Thoughts

Dubris Light

“It’s all trickery and ambiguity. A single thread is like a spider web, pull and it’s gone, but try to free yourself and you get even more entangled. And the base and weak rule over the strong.”

— Boris Pasternak, “Doctor Zhivago”

People seem to be waking up. Finally. I hope it is what is needed.

We might get rain today. Precipitation is certainly needed. I want the dust, dirt, and pollen washed away, and the grass out back wants a second chance.

The Book of Ecclesiastes tells us “for everything there is a season, and a time for every matter under heaven.” T.S. Eliot adds, “There is a time for the evening under starlight, / A time for the evening under lamplight.” These are dark days, but the story of the light is the one to read.

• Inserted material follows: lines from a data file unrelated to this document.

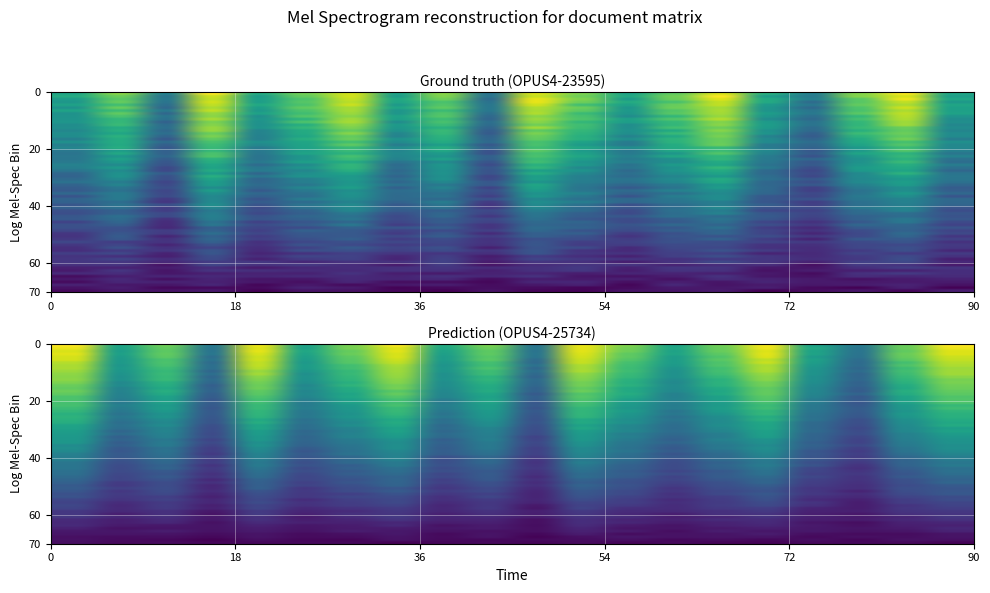

Rank the series by their average value, from lowest to highest.

OPUS4-23595, OPUS4-25734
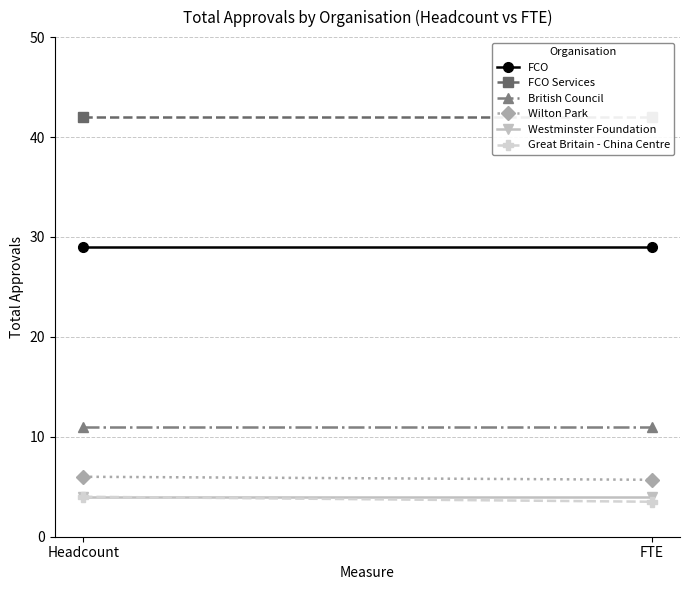

What is the label of the 1st point from the left?

Headcount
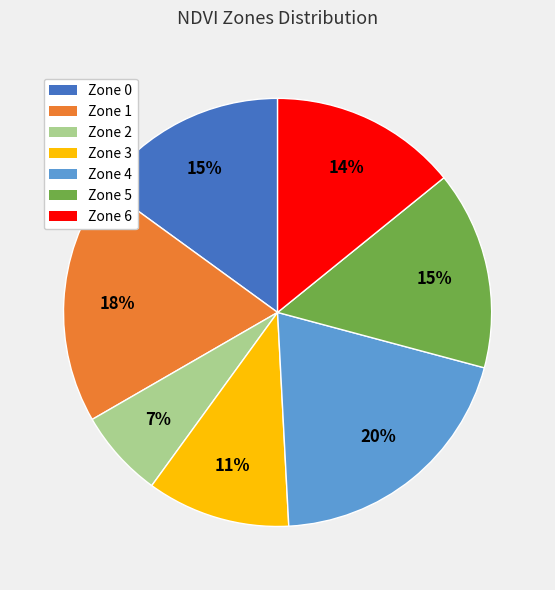

Combined, do Zone 2 and Zone 5 account for over 50%?

No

Russell Kirk explains in Eliot and His Age:

Having been granted a glimpse of the truth of things, that is, we can be redeemed from the “waste sad time”; we can taste eternity in humble acts; it is not too late, however blind and slave to appetite we have been heretofore. Every moment of love counts, and makes up our immortality. Still and still moving, however old we are, exploration of reality through love and the higher dream remains possible for us—even in “the dark cold and empty desolation” of our time, so like Saint Augustine’s time. “In my end is my beginning.” Keep faith in dogma, and faith will set us free from servitude to time. A man’s “end” is his aim, his purpose, his destination—not his destruction.

Every human being longs for lasting happiness, but it is impossible to attain here on earth. So, where do we find it?

Where is the wise man? Where is the scribe? Where is the debater of this age? Has not God made foolish the wisdom of the world? For since, in the wisdom of God, the world did not know God through wisdom, it pleased God through the folly of what we preach to save those who believe. For Jews demand signs and Greeks seek wisdom, but we preach Christ crucified, a stumbling block to Jews and folly to Gentiles, but to those who are called, both Jews and Greeks, Christ the power of God and the wisdom of God. For the foolishness of God is wiser than men, and the weakness of God is stronger than men (1 Cor. 1:20–25).

The longing, the need, the search would not be hardwired into our very souls if the goal did not exist.